[Element placement data]
* Begin *
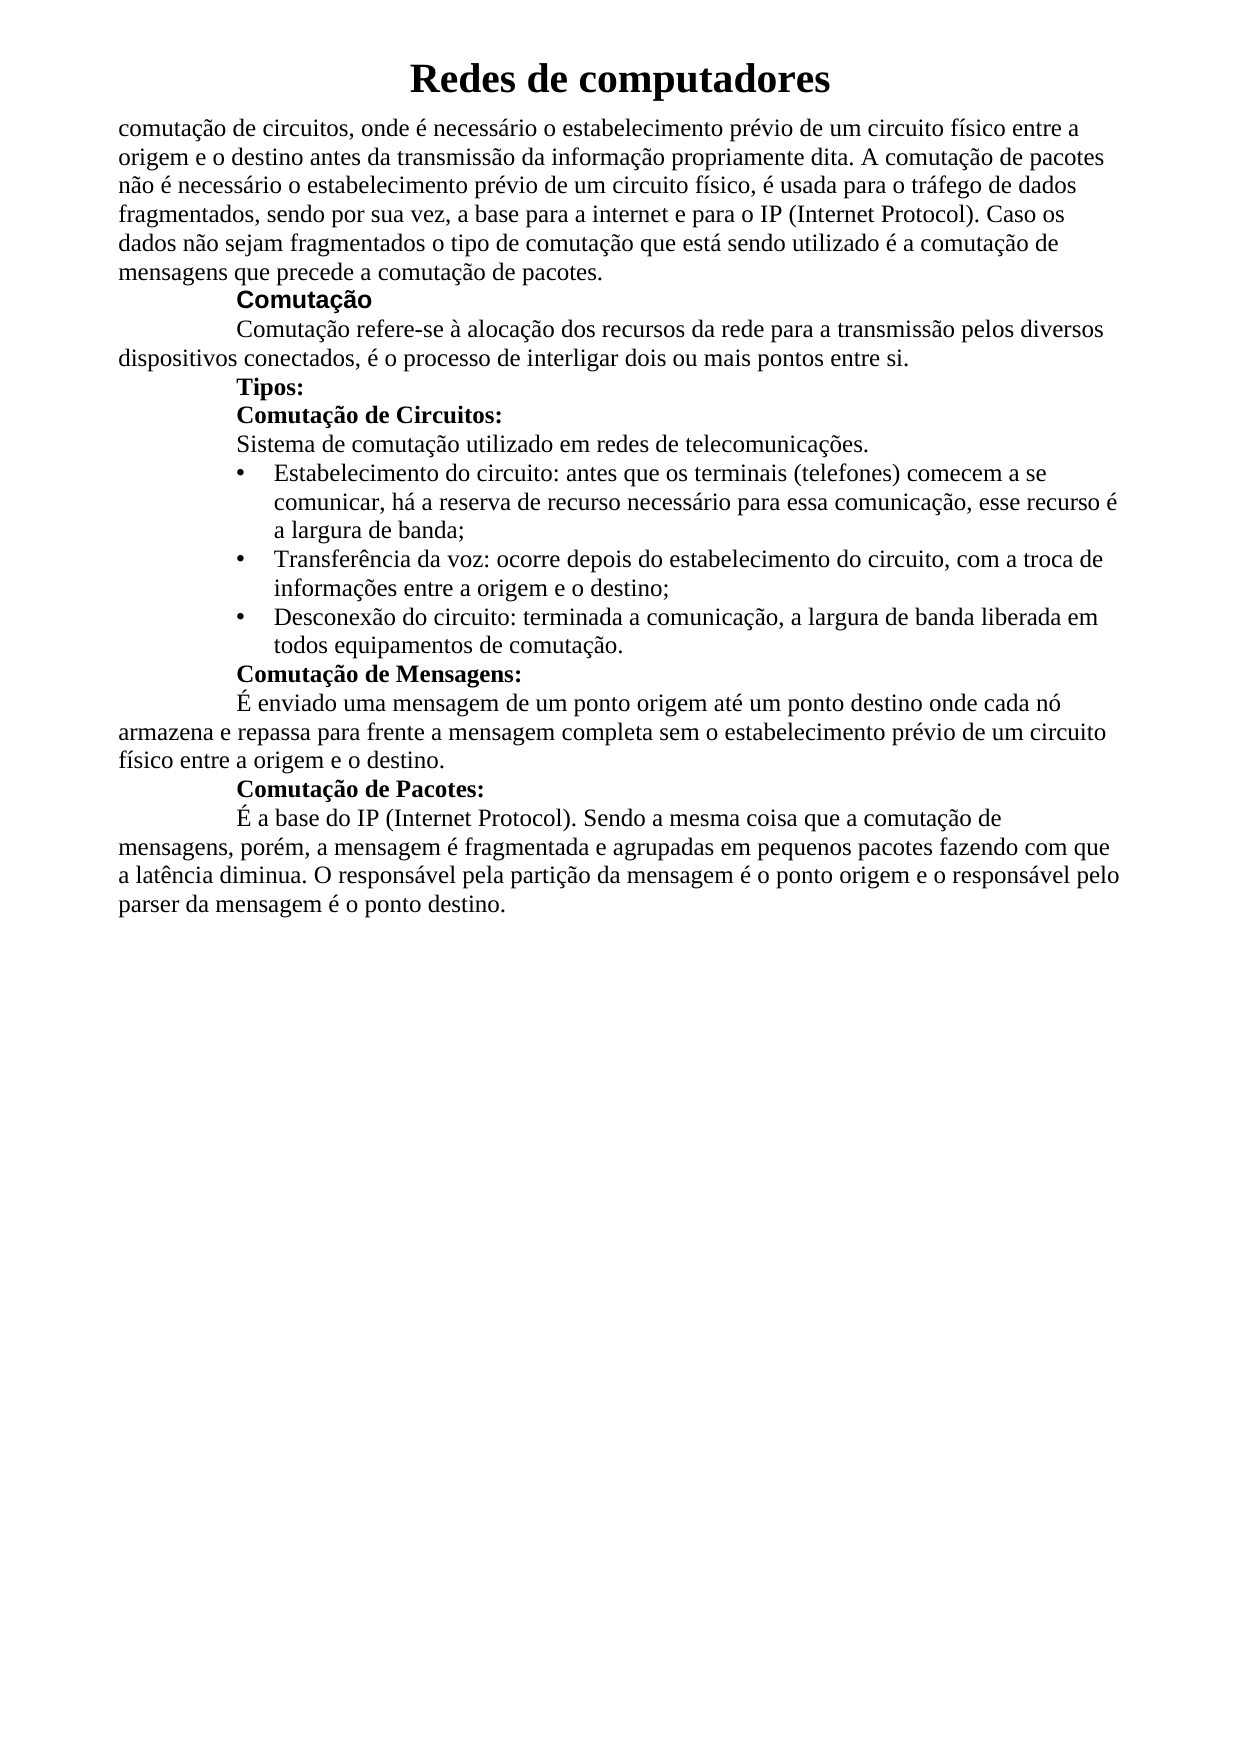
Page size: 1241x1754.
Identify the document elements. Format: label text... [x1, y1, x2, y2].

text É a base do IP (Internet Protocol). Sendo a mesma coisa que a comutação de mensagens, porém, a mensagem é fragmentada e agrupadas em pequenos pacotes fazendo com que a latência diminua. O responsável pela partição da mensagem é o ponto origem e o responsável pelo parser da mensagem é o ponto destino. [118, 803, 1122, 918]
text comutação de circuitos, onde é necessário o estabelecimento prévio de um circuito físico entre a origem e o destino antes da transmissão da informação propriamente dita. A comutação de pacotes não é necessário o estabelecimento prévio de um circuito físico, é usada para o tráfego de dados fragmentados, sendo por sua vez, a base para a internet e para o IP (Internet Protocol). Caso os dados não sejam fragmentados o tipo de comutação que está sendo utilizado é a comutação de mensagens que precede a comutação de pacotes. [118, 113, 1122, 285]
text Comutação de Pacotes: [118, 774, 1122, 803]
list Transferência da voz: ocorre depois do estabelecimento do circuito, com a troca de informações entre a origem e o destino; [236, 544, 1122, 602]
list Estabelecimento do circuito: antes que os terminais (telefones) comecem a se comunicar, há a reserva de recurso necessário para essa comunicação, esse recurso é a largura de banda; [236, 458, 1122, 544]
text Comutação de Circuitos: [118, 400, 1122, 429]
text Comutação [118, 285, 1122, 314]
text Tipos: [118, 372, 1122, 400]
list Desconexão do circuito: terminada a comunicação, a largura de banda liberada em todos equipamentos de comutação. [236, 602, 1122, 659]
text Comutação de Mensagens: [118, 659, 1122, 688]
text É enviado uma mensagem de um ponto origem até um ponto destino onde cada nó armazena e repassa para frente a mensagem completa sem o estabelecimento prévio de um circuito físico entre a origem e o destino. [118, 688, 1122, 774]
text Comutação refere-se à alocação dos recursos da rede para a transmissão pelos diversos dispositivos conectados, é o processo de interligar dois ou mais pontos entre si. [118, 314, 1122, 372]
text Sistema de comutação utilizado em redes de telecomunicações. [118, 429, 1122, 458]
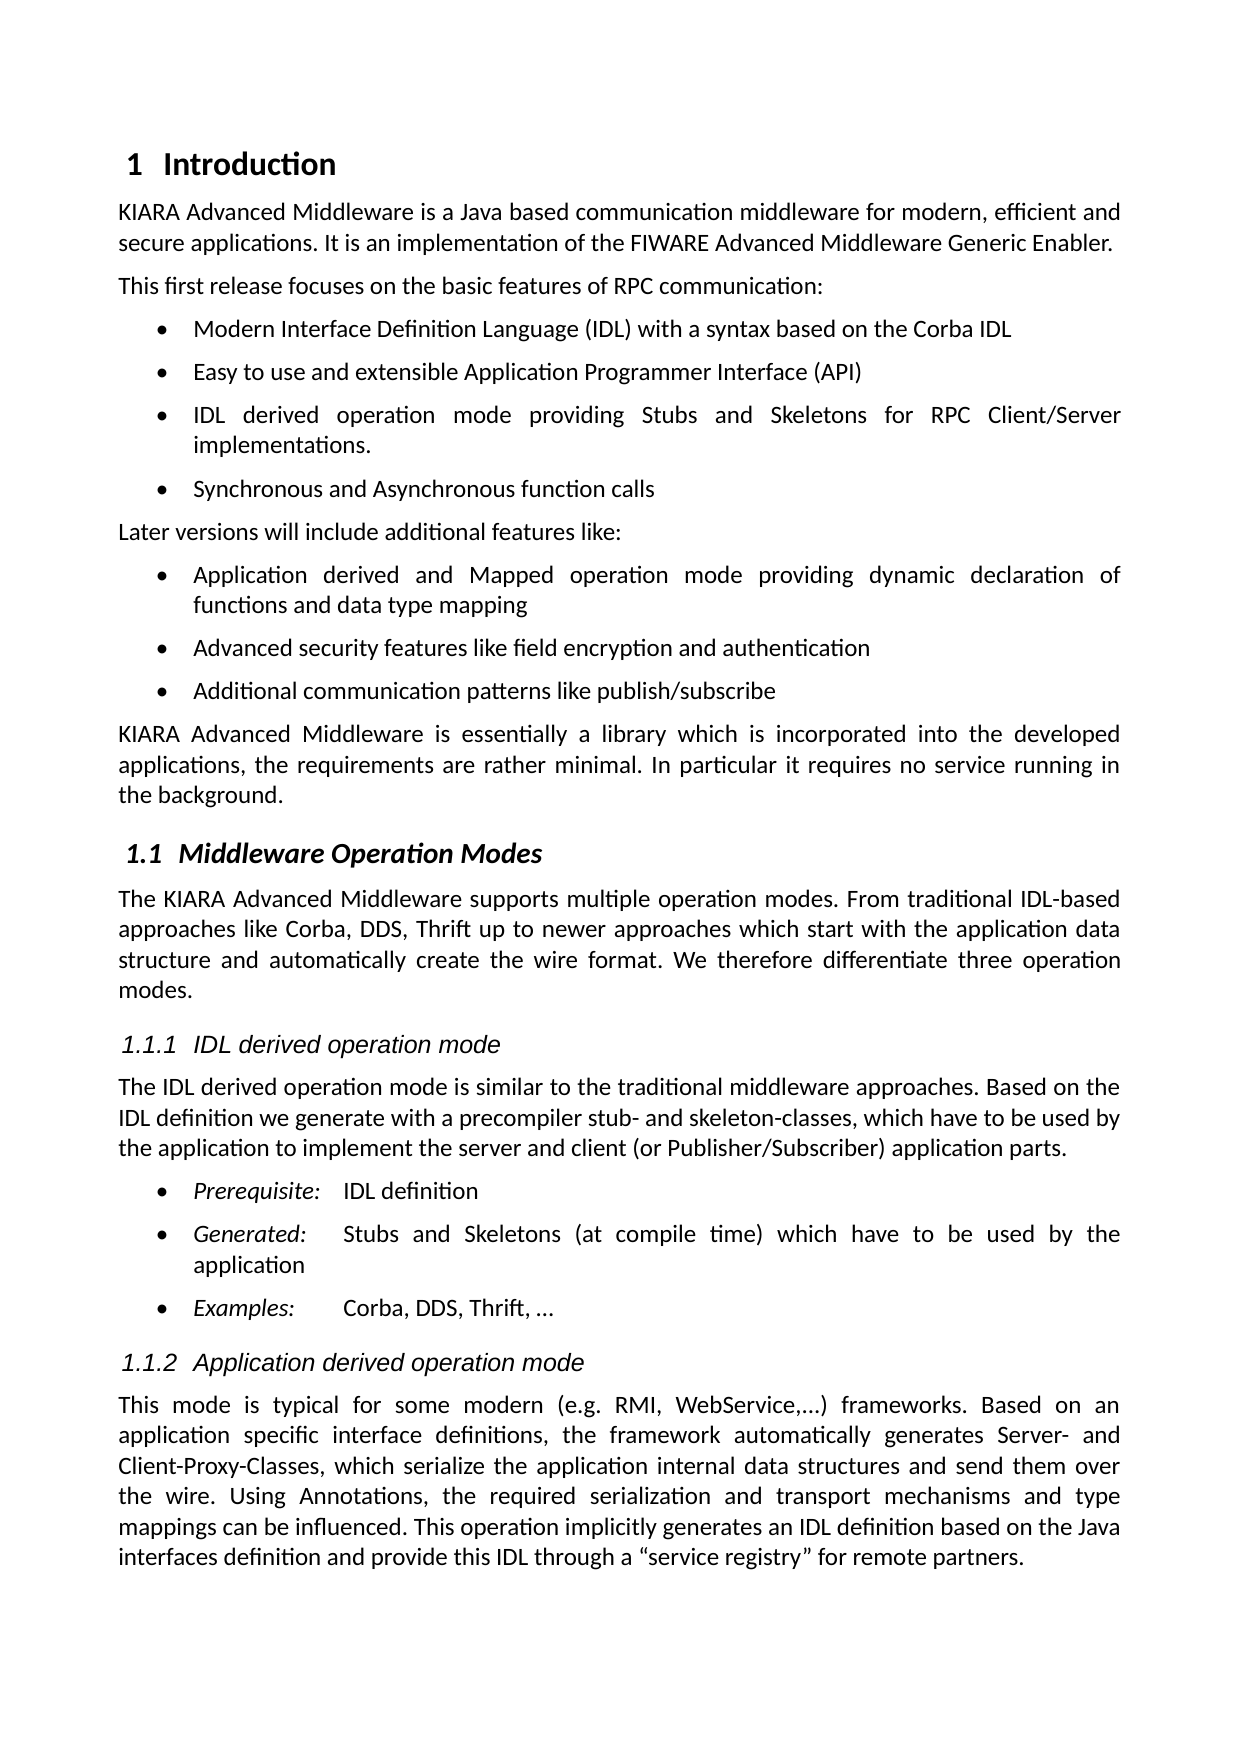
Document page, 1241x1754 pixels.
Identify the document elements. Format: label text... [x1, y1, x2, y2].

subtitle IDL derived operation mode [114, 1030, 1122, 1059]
* End *
▸ **Request**
Extract every line of the records that contains the word "largura".

▸ **Worked solution**
list Estabelecimento do circuito: antes que os terminais (telefones) comecem a se comunicar, há a reserva de recurso necessário para essa comunicação, esse recurso é a largura de banda; [236, 458, 1122, 544]
list Desconexão do circuito: terminada a comunicação, a largura de banda liberada em todos equipamentos de comutação. [236, 602, 1122, 659]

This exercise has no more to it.